▸ YOUR TASK: Lines from the listing that hold the string "PAXgene" are what you should return.
┌─ COLLECTED DATA
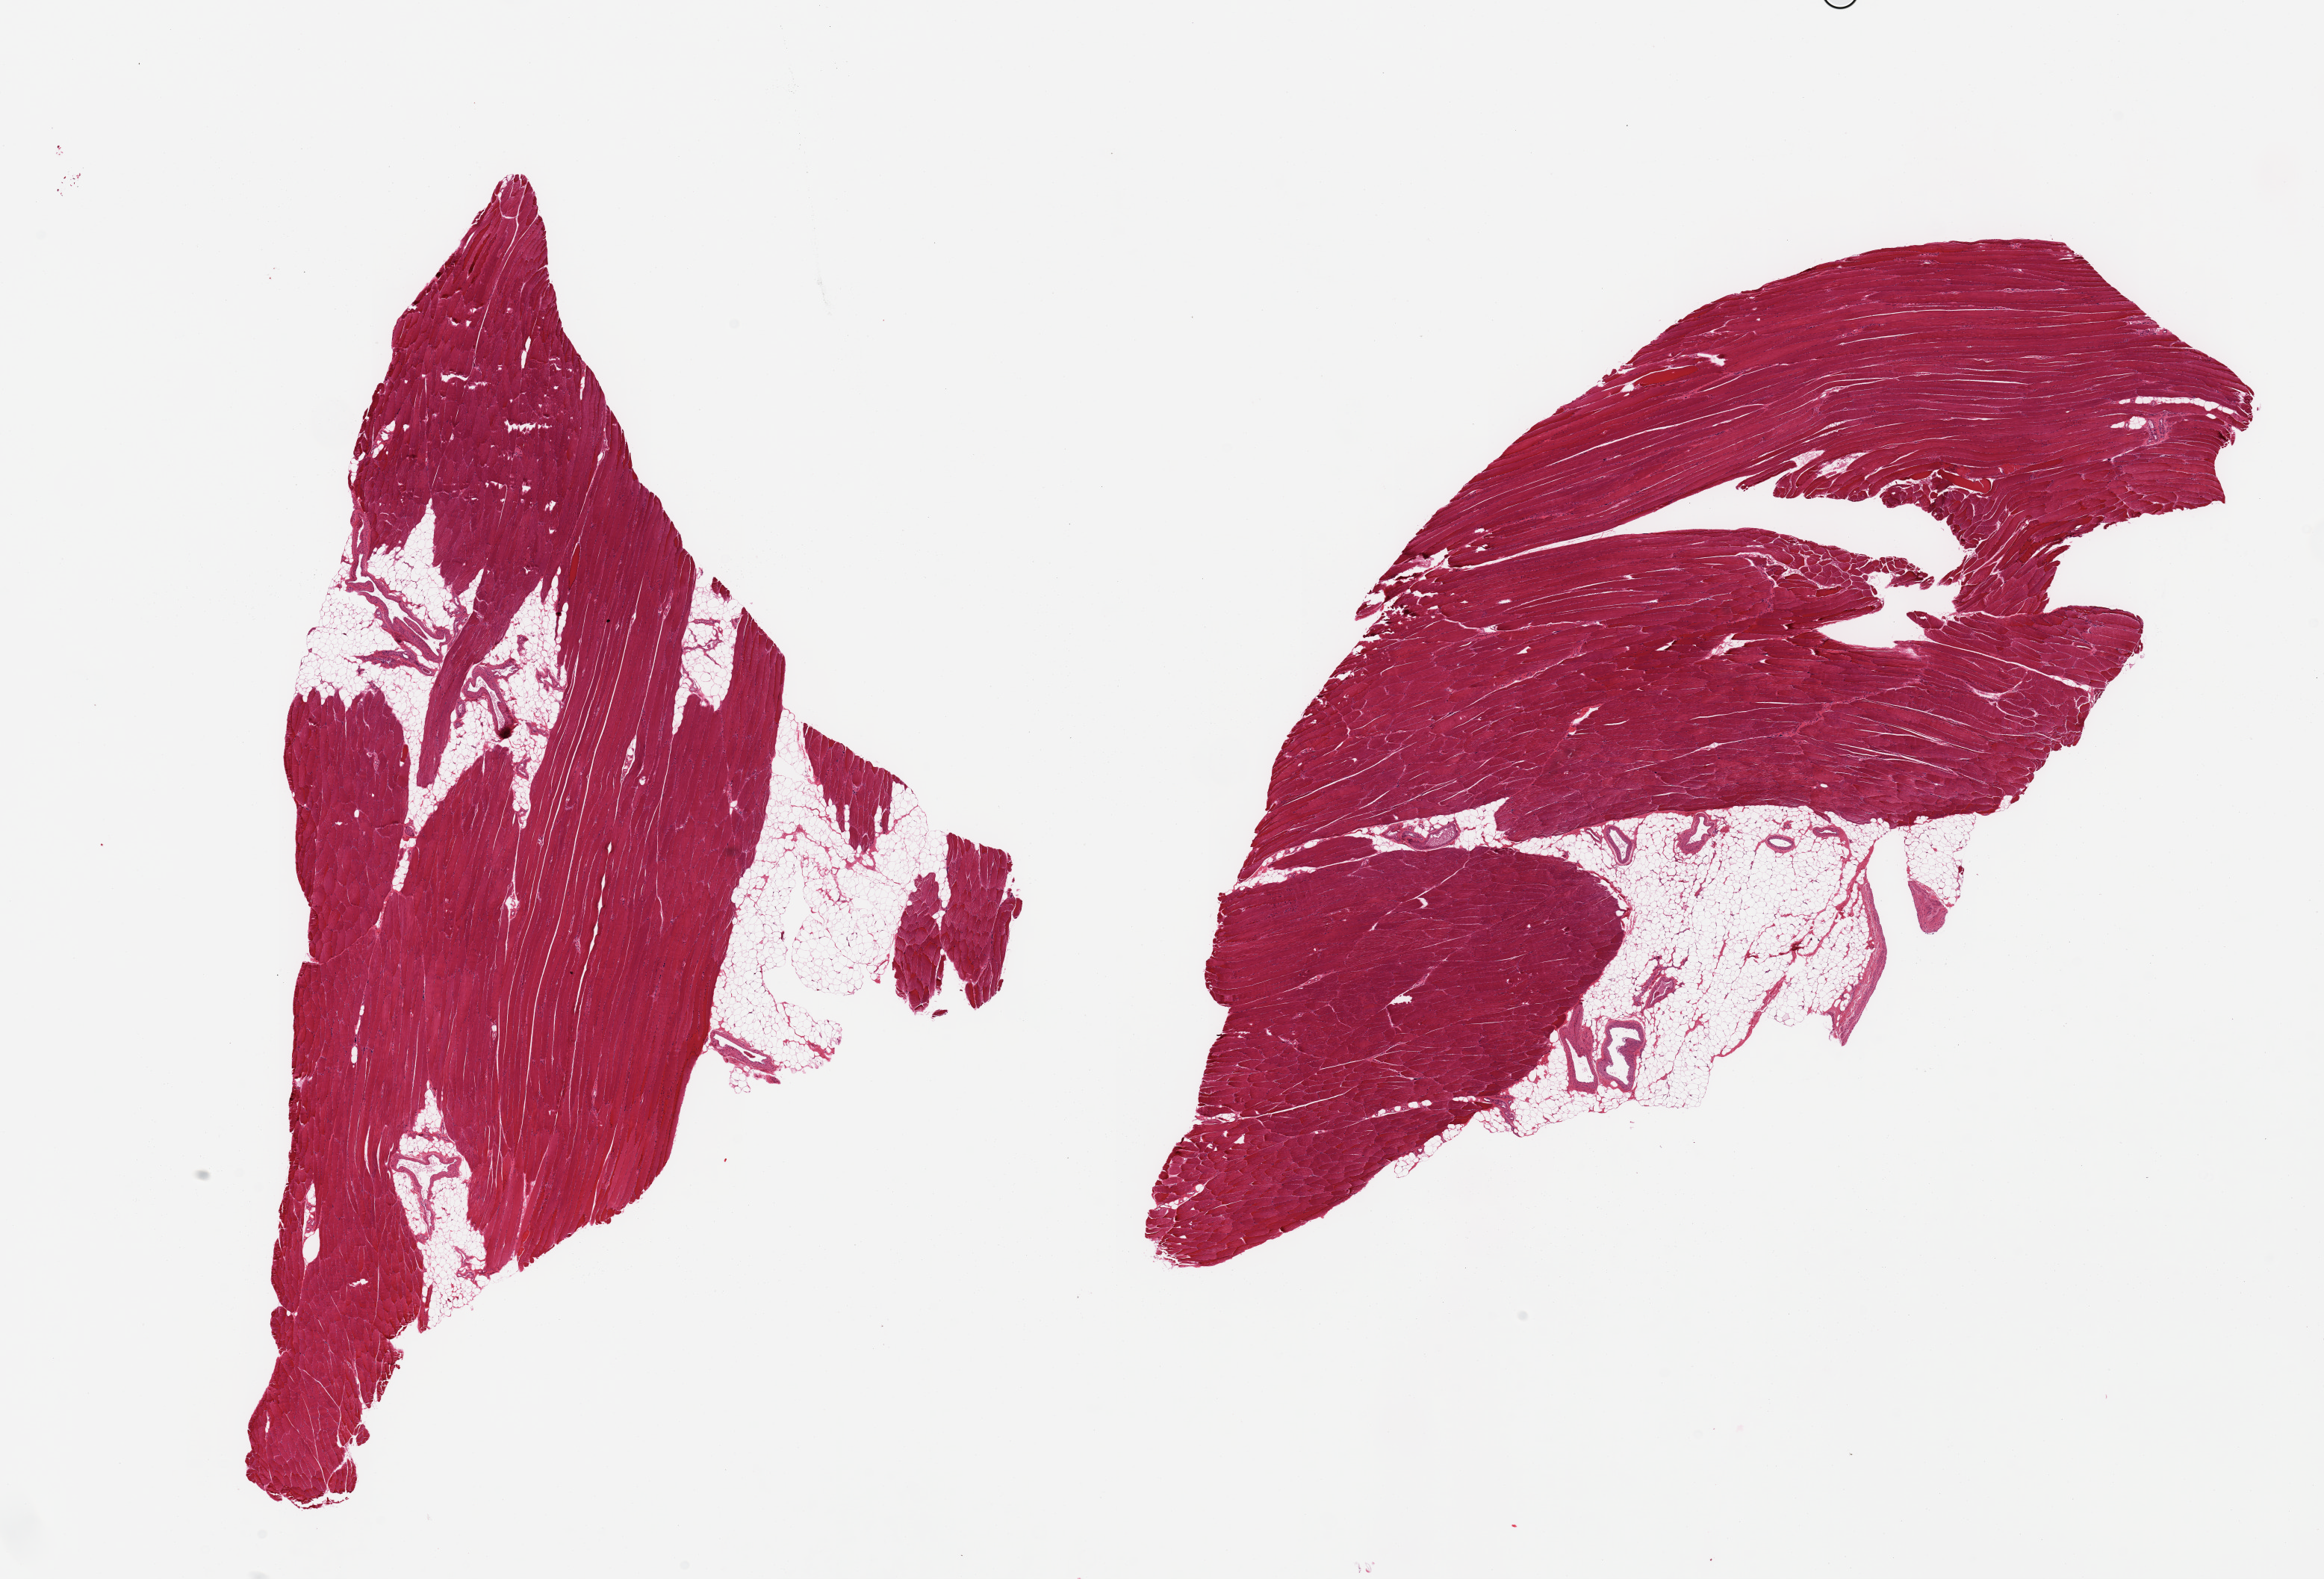
Haematoxylin and eosin whole-slide image, shown as a low-resolution overview of the whole scanned area (about 24.6 x 16.7 mm), PAXgene-fixed paraffin-embedded (PFPE) section, target tissue: skeletal muscle, donor tissue sample. Male donor.
- pathologist's review note for this sample: 2 pieces; 20% internal and external fat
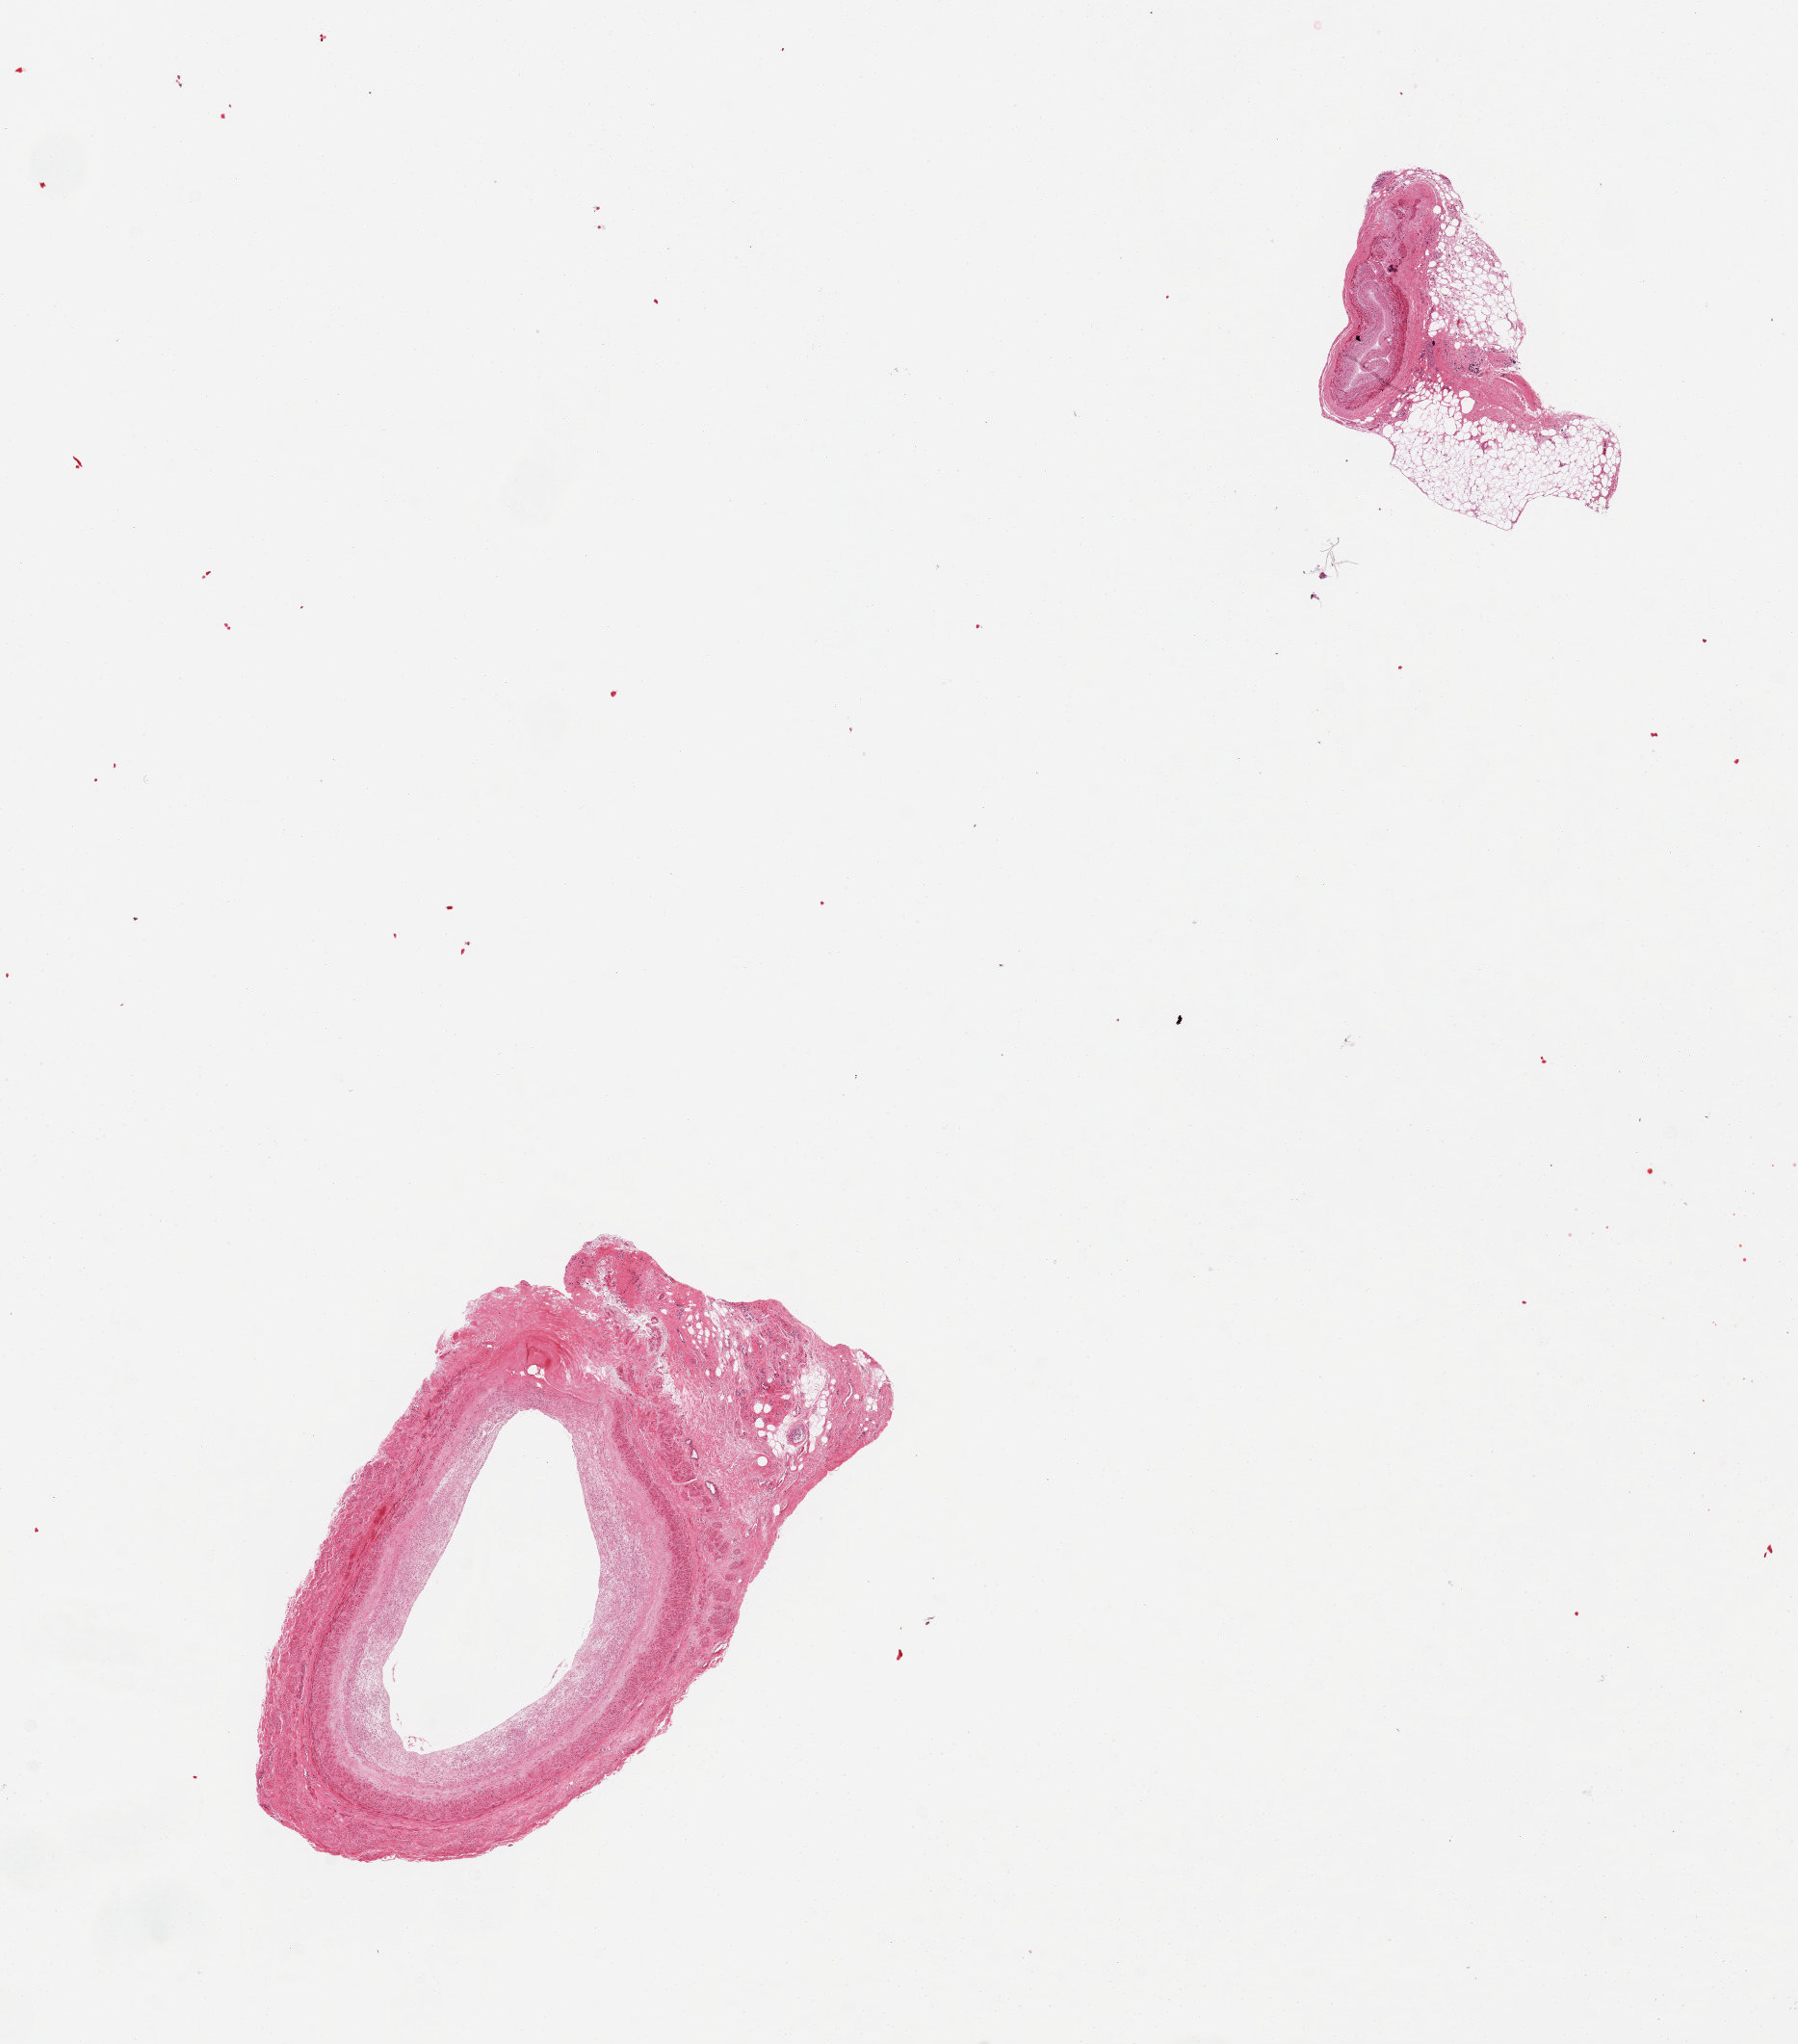
Haematoxylin and eosin whole-slide image, brightfield, low-resolution overview of the scanned area, about 14.8 x 16.8 mm. PAXgene-fixed, paraffin-embedded tissue. Target tissue: coronary artery. Donor tissue sample. Female donor.
Review note (as recorded): 2 pieces, adherent nubbins of fat on both up to ~2mm.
└─
▸ ANSWER SECTION:
Haematoxylin and eosin whole-slide image, shown as a low-resolution overview of the whole scanned area (about 24.6 x 16.7 mm), PAXgene-fixed paraffin-embedded (PFPE) section, target tissue: skeletal muscle, donor tissue sample. Male donor.
Haematoxylin and eosin whole-slide image, brightfield, low-resolution overview of the scanned area, about 14.8 x 16.8 mm. PAXgene-fixed, paraffin-embedded tissue. Target tissue: coronary artery. Donor tissue sample. Female donor.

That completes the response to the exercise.